São três maldições; uma é esse sofrer constante, a outra é o querer colocá-lo para fora, seja pela palavra, pela nota, pela câmera; a pior das três maldições é o não conseguir.


deus e o mundo

Outubro 23, 2008

Vim ao mundo nervoso de pai e mãe, órfão de bom senso, com uma paciência natimorta. Lutei contra minha agressividade e descobri não ser páreo para um inimigo como eu. Detonado o projeto de uma vida menos explosiva, restou a hipótese de canalizar o ódio na direção de algo construtivo.

Nunca funcionou.

Conformou-me a possibilidade de socializar a raiva. Basta uma vingança calculada, bem executada, trabalhosa… e estou como novo! Nada é mais edificante do que um filho da puta na lama.

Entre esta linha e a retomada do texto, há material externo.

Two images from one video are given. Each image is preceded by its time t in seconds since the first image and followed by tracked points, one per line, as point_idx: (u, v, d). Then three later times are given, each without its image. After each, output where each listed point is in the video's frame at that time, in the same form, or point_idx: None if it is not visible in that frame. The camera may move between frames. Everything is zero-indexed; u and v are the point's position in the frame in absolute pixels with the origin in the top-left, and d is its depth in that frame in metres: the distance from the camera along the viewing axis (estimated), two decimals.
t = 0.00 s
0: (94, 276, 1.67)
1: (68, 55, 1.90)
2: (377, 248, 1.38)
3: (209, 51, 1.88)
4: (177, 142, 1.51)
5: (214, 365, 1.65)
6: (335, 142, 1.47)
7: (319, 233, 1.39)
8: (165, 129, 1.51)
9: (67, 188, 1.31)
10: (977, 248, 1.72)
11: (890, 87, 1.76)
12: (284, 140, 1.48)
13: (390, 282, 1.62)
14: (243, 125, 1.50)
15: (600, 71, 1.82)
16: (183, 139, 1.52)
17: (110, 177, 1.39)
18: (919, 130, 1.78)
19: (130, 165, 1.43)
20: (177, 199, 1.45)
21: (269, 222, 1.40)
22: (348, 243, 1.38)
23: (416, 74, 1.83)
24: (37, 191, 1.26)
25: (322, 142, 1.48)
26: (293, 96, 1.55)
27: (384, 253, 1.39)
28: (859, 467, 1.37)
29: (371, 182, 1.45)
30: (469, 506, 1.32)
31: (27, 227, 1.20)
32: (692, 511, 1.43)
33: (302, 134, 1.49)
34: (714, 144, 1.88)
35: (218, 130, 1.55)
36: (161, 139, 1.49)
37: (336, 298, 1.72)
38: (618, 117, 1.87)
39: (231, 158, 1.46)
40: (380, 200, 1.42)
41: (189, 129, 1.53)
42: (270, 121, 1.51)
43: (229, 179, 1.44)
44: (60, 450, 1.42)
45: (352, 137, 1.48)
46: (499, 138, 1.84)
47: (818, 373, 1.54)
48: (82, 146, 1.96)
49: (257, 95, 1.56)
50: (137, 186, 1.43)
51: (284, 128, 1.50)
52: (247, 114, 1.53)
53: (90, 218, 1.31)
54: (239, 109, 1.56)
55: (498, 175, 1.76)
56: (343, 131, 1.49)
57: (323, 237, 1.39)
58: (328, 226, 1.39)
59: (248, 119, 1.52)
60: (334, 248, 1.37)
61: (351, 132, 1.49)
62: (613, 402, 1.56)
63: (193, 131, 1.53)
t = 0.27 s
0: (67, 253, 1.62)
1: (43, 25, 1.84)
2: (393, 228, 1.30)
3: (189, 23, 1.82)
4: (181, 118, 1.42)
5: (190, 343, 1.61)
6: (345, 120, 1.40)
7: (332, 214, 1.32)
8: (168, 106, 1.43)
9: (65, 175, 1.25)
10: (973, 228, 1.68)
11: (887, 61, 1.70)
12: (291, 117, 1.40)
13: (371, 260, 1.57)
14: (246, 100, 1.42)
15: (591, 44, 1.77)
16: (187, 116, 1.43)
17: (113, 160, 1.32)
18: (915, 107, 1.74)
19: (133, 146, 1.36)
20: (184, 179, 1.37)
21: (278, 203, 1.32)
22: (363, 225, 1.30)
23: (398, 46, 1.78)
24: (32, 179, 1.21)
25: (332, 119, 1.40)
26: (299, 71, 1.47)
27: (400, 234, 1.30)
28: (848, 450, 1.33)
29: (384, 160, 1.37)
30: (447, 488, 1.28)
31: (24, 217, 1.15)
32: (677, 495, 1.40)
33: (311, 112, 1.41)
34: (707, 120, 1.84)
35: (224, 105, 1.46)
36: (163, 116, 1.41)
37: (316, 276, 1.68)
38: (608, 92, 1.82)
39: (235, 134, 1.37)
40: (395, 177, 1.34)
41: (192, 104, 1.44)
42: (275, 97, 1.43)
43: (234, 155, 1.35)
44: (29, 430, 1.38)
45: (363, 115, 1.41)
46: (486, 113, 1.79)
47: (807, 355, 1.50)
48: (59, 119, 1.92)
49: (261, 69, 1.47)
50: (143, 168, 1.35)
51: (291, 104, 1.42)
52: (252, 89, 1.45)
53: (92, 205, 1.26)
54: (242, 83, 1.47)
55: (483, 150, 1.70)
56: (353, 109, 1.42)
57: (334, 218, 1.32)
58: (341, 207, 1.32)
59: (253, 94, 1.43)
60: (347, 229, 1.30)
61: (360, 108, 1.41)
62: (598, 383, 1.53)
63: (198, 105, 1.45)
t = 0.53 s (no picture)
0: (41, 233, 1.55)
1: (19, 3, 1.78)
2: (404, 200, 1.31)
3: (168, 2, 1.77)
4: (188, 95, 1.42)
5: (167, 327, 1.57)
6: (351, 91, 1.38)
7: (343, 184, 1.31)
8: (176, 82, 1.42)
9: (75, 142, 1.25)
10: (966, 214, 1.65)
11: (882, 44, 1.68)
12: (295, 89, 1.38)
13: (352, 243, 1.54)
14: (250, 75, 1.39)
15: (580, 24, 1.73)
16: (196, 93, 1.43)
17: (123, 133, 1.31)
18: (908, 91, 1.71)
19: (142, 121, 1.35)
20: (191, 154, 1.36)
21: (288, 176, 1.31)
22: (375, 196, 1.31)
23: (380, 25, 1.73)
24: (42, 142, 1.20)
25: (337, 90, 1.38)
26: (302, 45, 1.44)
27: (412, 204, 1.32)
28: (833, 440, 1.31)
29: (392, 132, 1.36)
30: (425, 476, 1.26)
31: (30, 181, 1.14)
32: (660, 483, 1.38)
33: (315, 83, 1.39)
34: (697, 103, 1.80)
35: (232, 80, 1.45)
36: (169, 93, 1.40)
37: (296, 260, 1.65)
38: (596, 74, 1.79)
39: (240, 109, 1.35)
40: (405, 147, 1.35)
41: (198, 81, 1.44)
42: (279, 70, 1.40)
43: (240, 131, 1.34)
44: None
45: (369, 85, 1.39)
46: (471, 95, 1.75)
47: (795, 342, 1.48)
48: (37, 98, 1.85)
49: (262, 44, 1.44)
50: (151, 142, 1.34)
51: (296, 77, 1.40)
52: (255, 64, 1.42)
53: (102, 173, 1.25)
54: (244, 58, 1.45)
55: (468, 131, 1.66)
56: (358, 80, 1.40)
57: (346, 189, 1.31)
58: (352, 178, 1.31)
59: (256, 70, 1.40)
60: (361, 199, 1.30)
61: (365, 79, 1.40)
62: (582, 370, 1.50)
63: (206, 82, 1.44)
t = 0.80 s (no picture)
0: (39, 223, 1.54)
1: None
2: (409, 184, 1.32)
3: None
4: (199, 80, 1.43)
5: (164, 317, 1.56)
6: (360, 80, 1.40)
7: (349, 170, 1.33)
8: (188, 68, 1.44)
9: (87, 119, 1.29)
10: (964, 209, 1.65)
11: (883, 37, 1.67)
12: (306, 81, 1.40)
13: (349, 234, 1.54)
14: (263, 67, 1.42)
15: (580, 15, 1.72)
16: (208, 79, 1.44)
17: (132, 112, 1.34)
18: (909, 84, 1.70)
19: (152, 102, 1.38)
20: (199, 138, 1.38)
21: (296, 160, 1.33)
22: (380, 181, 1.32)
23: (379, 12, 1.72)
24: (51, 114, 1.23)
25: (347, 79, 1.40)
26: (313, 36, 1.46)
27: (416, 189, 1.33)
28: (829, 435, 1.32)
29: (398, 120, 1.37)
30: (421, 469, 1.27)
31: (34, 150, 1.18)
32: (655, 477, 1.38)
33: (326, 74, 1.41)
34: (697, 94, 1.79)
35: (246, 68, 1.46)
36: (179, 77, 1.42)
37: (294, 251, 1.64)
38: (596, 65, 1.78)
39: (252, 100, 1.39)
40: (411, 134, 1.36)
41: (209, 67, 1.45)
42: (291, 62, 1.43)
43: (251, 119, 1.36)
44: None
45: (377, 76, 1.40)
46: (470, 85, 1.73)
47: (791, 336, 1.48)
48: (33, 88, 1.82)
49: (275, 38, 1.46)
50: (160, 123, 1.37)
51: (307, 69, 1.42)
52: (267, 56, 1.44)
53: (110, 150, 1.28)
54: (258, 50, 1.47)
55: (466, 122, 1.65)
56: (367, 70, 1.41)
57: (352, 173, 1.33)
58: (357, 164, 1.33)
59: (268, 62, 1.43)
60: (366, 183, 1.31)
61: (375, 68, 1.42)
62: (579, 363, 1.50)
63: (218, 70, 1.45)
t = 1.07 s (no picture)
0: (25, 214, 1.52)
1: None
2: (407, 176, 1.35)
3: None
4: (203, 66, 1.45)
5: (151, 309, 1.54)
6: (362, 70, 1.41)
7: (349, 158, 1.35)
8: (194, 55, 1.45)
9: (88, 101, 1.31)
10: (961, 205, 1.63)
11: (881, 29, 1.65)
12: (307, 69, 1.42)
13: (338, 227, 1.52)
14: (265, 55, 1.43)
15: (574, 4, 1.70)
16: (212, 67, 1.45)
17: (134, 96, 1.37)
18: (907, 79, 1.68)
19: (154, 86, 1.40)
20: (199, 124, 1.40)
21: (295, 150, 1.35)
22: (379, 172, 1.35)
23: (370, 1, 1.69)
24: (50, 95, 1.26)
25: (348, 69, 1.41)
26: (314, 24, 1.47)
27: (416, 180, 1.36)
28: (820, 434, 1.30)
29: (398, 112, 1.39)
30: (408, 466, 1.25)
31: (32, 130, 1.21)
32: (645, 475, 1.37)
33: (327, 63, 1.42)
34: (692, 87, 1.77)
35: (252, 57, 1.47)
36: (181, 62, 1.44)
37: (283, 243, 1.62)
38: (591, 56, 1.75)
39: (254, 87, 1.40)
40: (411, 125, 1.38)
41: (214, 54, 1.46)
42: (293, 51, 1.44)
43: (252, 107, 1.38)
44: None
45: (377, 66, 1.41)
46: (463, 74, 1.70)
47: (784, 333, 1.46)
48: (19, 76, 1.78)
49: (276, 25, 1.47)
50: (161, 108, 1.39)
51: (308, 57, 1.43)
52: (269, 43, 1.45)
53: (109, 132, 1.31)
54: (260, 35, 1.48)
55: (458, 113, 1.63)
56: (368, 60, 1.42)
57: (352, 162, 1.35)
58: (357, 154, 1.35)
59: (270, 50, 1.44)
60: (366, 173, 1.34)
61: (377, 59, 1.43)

E quando o crime não tem réu? Quando bate essa sede de sangue, incapaz de tolerar o que quer que seja, a necessidade de ver ruir tudo, mas ninguém em especial? Só posso crer que, na falta de um alvo, é melhor atirar para todos os lados, atacar deus (com minúsculas) e o mundo, usar a mágoa para desconstruir tudo que existe. Cada ser vivo, cada ser morto.

Uma vez devastado, é possível que o planesta finalmente se torne habitável.